Original ou copie : la question qui circule en ligne
Des vidéos virales relancent régulièrement cette interrogation : le tableau visible dans la salle des États est-il vraiment celui peint par Léonard de Vinci ? La position du Louvre ne laisse aucune place au doute. C’est bien l’original qui est exposé, et non une copie présentée au public pendant que le « vrai » tableau reposerait dans une réserve.
La confusion s’explique en partie par l’existence de copies anciennes, dont certaines produites par des élèves ou collaborateurs proches de Léonard. Le tableau exposé au Louvre a fait l’objet d’analyses techniques confirmant son authenticité.
Le souvenir du vol de 1911 nourrit aussi la théorie du « faux ». Le tableau a été dérobé et retrouvé quelques années plus tard. Son authenticité a été vérifiée lors de sa restitution, puis confirmée par des examens ultérieurs. Aucune étude publiée ne remet en cause l’authenticité du tableau exposé.
Ce que le visiteur manque dans la salle des États
Le format du portrait est modeste. Accroché seul sur un mur, cerné de barrières, il fait face à une salle immense où des centaines de personnes se pressent en même temps. L’écart entre la taille du tableau et la densité de la foule produit une expérience souvent décevante.
Le sfumato, cette technique où les contours se fondent dans des couches successives de glacis, devient pratiquement invisible à distance. Les transitions subtiles autour des yeux et de la bouche, qui donnent au portrait son expression changeante, exigent une proximité que la vitre blindée et les barrières interdisent.

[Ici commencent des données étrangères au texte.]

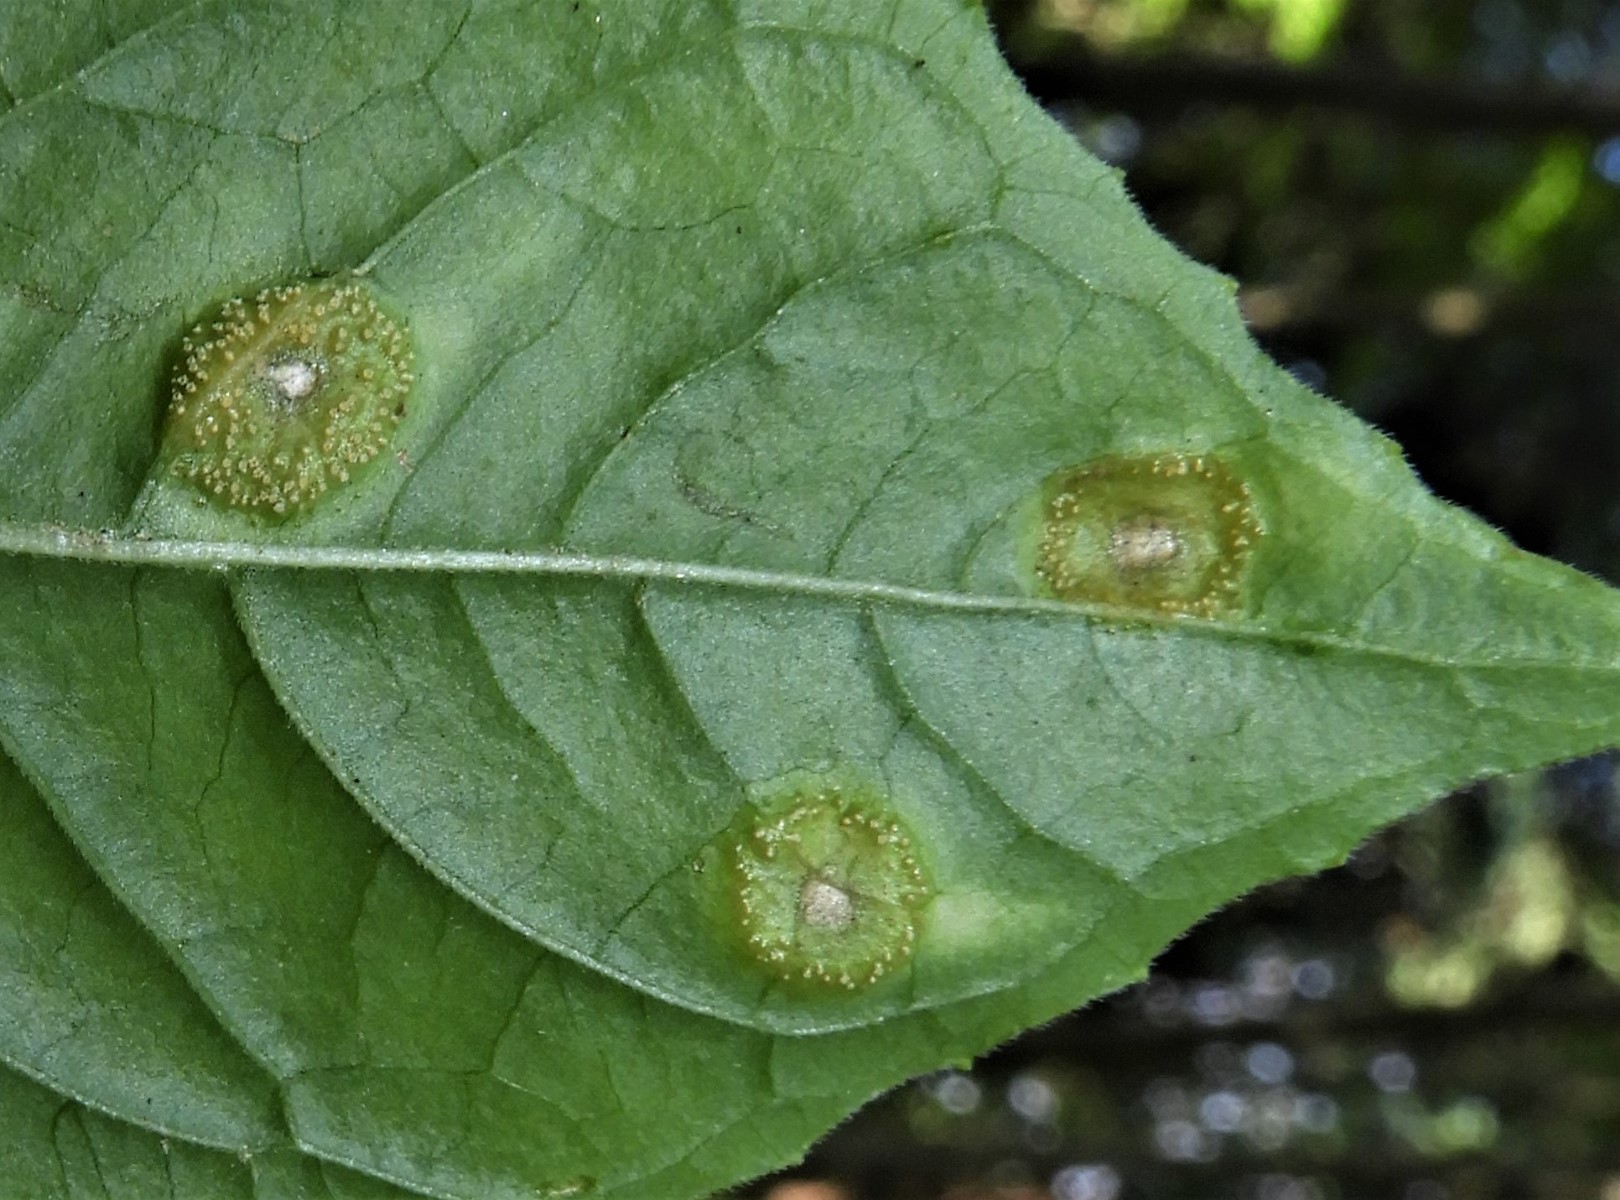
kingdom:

La Joconde reste aussi un objet de conservation fragile. Le support en bois présente une fente ancienne et la couche picturale a subi des altérations au fil des siècles. Le Louvre a annoncé en 2026 un projet de déménagement du tableau dans une nouvelle salle d’exposition, soulevant autant de questions de conservation que de muséographie.
Tout l’écart tient là : entre ce que le public vient chercher et ce qu’il peut réellement percevoir. La vitre protège la peinture, les barrières protègent la vitre, la foule empêche de voir ce que la vitre laisse passer. L’œuvre de Léonard de Vinci reste intacte, mais sa contemplation s’est transformée en exercice logistique.